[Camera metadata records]
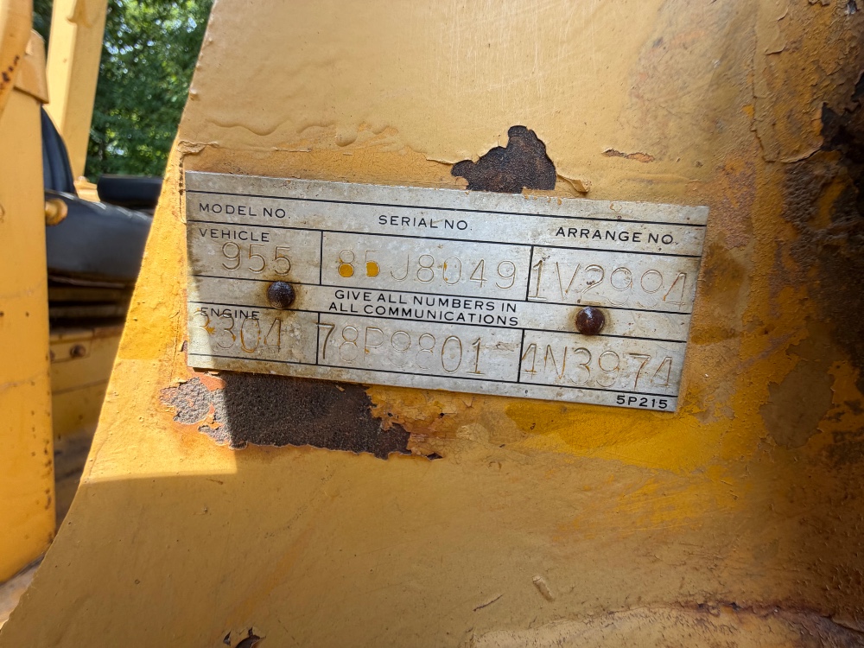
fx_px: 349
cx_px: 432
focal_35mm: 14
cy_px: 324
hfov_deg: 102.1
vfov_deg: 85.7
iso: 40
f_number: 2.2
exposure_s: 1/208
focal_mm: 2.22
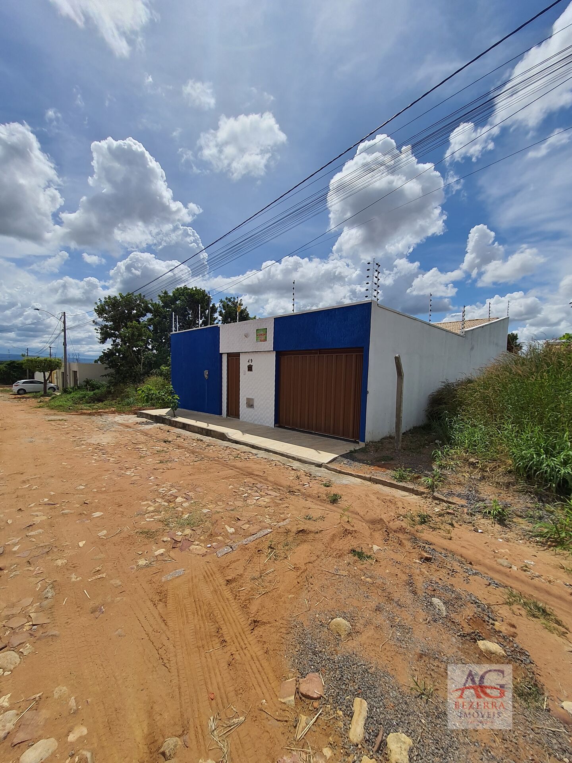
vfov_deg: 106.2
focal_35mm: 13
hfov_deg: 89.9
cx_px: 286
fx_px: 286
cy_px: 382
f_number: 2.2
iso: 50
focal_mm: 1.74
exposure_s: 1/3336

--

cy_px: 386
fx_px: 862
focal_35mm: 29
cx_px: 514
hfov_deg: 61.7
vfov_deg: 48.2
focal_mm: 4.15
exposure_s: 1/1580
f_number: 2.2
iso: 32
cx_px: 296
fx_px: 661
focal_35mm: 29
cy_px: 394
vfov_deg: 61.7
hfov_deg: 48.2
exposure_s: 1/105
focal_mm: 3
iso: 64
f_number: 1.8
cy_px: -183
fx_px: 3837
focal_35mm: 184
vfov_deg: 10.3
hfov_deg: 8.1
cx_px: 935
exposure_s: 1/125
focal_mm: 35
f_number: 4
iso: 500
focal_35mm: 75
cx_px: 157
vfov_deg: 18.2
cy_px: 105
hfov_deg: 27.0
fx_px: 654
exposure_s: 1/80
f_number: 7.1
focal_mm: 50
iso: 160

* Instruction *
An exact copy of the lines above from the one with "focal_mm: 2.22" up to and including the one with "exposure_s: 1/3336" is required; reproduce only those lines, omitting all pictures.

* Result of this task *
focal_mm: 2.22
vfov_deg: 106.2
focal_35mm: 13
hfov_deg: 89.9
cx_px: 286
fx_px: 286
cy_px: 382
f_number: 2.2
iso: 50
focal_mm: 1.74
exposure_s: 1/3336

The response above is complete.